> _Task objective_
Print the lines of the listing below exactly as they are, from the line with "family: Smilacaceae" to the line with "phylum: Echinodermata", including both of those lines, and nothing else.

-- Begin Material provided --

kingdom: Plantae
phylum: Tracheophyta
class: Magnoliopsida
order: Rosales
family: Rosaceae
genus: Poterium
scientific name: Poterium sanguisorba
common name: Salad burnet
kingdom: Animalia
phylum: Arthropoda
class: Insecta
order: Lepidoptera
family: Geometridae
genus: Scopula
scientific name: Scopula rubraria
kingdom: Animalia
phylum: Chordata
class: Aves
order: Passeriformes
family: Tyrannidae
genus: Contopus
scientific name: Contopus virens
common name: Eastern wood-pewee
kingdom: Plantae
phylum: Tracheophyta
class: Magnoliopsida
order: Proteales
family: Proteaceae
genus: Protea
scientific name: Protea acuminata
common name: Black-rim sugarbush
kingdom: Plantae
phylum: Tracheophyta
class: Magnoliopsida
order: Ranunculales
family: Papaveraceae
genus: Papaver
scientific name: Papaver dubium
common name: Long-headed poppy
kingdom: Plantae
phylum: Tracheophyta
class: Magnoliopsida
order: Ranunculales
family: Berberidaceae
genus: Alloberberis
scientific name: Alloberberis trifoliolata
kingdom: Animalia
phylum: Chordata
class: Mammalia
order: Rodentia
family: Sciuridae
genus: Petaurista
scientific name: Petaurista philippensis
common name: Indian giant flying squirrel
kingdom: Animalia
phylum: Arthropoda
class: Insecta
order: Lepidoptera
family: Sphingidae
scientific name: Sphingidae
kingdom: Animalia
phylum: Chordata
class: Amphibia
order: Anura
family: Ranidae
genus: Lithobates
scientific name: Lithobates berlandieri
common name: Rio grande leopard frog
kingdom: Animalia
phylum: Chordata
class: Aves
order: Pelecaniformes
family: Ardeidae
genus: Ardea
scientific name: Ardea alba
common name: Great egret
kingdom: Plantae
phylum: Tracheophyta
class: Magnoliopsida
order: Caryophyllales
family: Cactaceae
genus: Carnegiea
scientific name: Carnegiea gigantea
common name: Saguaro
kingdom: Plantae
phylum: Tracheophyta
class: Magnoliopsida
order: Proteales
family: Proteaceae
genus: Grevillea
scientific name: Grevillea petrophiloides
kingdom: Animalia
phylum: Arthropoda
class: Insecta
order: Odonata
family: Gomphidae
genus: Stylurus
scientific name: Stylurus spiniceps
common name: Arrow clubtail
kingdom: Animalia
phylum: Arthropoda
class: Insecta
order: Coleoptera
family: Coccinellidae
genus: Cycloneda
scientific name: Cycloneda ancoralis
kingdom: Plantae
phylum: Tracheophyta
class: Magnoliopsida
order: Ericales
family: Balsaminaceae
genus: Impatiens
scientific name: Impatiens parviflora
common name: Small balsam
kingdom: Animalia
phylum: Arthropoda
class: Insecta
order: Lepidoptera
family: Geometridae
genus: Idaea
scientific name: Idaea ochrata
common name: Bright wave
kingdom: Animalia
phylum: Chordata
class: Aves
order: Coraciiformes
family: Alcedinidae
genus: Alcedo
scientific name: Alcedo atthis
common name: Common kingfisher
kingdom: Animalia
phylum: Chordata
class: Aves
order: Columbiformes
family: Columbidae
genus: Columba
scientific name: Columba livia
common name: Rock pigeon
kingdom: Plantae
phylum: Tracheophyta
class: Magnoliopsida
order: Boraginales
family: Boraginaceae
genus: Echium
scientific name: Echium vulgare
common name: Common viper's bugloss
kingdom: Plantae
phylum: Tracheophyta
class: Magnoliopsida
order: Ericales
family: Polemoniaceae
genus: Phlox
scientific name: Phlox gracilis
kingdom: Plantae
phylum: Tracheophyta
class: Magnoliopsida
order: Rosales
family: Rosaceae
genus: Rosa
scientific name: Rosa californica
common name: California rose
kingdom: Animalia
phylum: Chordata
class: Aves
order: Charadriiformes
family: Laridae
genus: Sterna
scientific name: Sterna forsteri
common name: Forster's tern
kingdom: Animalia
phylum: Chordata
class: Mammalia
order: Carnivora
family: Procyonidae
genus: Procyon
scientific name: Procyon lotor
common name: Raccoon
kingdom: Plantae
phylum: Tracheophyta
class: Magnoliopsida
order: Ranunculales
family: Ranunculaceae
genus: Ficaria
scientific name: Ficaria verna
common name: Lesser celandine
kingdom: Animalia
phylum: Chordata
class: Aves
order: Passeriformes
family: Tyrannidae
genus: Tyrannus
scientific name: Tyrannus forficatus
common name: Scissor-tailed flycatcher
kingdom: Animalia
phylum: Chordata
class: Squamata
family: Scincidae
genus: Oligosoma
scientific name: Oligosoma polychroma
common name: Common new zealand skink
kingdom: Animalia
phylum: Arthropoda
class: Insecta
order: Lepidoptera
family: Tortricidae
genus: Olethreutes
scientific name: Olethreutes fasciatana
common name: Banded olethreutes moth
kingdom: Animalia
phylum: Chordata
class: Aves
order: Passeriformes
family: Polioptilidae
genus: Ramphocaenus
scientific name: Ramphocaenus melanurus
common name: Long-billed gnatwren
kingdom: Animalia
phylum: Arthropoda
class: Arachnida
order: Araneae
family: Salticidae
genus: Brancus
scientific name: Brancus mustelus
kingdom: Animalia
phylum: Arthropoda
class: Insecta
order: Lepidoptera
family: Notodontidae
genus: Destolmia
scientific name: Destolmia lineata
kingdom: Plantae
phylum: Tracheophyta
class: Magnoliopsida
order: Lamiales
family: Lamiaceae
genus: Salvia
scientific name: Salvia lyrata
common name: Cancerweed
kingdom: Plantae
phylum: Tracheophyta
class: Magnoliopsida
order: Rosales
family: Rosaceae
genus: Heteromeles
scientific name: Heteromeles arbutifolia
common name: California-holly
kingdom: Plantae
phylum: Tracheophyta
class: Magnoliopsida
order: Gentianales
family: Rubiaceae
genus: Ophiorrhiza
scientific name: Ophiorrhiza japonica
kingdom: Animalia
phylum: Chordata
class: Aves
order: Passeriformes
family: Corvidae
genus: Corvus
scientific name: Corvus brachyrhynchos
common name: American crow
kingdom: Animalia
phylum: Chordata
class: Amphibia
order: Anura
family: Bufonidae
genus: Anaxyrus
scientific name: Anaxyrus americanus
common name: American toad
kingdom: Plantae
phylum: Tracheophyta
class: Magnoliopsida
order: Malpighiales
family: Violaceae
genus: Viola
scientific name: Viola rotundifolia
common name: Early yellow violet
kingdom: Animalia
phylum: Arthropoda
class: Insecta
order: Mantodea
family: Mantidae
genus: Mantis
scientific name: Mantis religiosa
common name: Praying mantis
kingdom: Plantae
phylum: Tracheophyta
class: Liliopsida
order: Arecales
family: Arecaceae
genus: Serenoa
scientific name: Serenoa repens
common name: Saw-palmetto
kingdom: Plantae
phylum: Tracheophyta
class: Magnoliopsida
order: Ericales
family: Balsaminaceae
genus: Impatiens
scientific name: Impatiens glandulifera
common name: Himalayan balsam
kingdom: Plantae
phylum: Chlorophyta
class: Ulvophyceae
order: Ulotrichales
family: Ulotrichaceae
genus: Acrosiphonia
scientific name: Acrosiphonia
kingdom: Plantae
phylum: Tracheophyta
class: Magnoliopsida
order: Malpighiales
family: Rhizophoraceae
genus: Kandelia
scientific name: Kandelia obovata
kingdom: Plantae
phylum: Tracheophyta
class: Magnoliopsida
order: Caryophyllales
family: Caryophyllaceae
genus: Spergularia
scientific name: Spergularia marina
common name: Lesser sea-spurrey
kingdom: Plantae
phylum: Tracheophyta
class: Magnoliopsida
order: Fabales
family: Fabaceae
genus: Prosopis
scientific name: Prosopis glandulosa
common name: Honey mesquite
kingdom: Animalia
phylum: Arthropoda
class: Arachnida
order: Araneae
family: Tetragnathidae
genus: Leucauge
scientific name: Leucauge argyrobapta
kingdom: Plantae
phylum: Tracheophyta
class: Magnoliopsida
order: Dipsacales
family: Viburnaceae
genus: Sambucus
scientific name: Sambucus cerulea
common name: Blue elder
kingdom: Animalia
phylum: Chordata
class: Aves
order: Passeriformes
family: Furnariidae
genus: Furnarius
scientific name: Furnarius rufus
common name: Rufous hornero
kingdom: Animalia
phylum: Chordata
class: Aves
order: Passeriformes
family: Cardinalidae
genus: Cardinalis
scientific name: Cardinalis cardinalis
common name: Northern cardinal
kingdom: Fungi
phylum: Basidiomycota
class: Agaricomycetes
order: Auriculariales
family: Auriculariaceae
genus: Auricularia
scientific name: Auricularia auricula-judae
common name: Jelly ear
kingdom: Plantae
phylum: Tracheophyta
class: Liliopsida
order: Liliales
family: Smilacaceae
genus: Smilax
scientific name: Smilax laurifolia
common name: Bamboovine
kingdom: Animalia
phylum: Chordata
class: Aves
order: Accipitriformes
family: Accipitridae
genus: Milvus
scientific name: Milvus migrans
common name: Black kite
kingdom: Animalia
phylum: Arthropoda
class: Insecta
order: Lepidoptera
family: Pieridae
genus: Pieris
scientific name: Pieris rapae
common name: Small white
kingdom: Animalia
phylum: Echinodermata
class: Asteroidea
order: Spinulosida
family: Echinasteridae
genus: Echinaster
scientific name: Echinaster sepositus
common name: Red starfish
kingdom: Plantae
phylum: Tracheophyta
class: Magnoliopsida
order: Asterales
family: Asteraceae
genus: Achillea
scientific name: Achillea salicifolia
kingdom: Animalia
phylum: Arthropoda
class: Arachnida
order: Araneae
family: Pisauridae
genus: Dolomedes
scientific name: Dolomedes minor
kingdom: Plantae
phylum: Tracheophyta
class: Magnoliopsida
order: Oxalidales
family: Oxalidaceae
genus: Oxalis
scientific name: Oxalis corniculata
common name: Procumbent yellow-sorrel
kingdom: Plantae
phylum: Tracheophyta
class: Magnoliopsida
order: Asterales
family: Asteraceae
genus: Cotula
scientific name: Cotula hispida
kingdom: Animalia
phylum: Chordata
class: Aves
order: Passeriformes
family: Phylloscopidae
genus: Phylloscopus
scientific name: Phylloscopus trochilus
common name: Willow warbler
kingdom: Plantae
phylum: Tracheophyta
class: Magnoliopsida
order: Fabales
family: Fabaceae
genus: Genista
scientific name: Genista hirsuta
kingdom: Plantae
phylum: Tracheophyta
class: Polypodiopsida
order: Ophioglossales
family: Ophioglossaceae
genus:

-- End Material provided --

> _Solution to this problem_
family: Smilacaceae
genus: Smilax
scientific name: Smilax laurifolia
common name: Bamboovine
kingdom: Animalia
phylum: Chordata
class: Aves
order: Accipitriformes
family: Accipitridae
genus: Milvus
scientific name: Milvus migrans
common name: Black kite
kingdom: Animalia
phylum: Arthropoda
class: Insecta
order: Lepidoptera
family: Pieridae
genus: Pieris
scientific name: Pieris rapae
common name: Small white
kingdom: Animalia
phylum: Echinodermata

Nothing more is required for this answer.